* _WHAT TO WORK ON_
Within the records below, find the line containing "Toilet · Alleen douche · Haardroger". Reproduce it and each line after it exactly, and nothing else.

= = =

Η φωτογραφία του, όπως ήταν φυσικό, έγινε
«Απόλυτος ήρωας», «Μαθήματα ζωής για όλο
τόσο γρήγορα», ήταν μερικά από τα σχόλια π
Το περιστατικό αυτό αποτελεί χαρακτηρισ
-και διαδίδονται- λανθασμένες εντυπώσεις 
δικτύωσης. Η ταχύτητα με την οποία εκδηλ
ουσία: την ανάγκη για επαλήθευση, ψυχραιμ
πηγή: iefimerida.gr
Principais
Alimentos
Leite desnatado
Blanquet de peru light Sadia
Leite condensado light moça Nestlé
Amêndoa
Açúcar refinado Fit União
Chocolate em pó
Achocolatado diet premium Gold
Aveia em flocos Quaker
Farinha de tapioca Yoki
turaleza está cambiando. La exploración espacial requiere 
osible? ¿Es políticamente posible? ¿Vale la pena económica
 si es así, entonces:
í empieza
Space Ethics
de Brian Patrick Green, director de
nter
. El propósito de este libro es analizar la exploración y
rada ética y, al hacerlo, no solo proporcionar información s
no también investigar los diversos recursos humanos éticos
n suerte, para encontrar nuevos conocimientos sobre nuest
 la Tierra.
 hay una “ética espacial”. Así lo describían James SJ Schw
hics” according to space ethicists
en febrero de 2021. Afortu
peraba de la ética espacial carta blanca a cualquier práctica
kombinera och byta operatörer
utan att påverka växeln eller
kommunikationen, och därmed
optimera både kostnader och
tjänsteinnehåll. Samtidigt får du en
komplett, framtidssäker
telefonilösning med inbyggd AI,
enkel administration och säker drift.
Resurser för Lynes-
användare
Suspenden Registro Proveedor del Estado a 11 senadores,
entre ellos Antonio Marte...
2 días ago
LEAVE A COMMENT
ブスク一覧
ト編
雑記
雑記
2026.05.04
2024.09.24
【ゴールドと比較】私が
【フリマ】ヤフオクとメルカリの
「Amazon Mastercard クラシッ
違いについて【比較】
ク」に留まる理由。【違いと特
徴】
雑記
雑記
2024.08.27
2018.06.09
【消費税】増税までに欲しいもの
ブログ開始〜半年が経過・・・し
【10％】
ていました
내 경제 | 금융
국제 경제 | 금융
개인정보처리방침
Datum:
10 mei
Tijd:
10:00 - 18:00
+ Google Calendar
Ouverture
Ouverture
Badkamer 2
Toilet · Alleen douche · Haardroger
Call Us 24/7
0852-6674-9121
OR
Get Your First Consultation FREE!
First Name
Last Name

= = =

* _RESPONSE TO THIS EXERCISE_
Toilet · Alleen douche · Haardroger
Call Us 24/7
0852-6674-9121
OR
Get Your First Consultation FREE!
First Name
Last Name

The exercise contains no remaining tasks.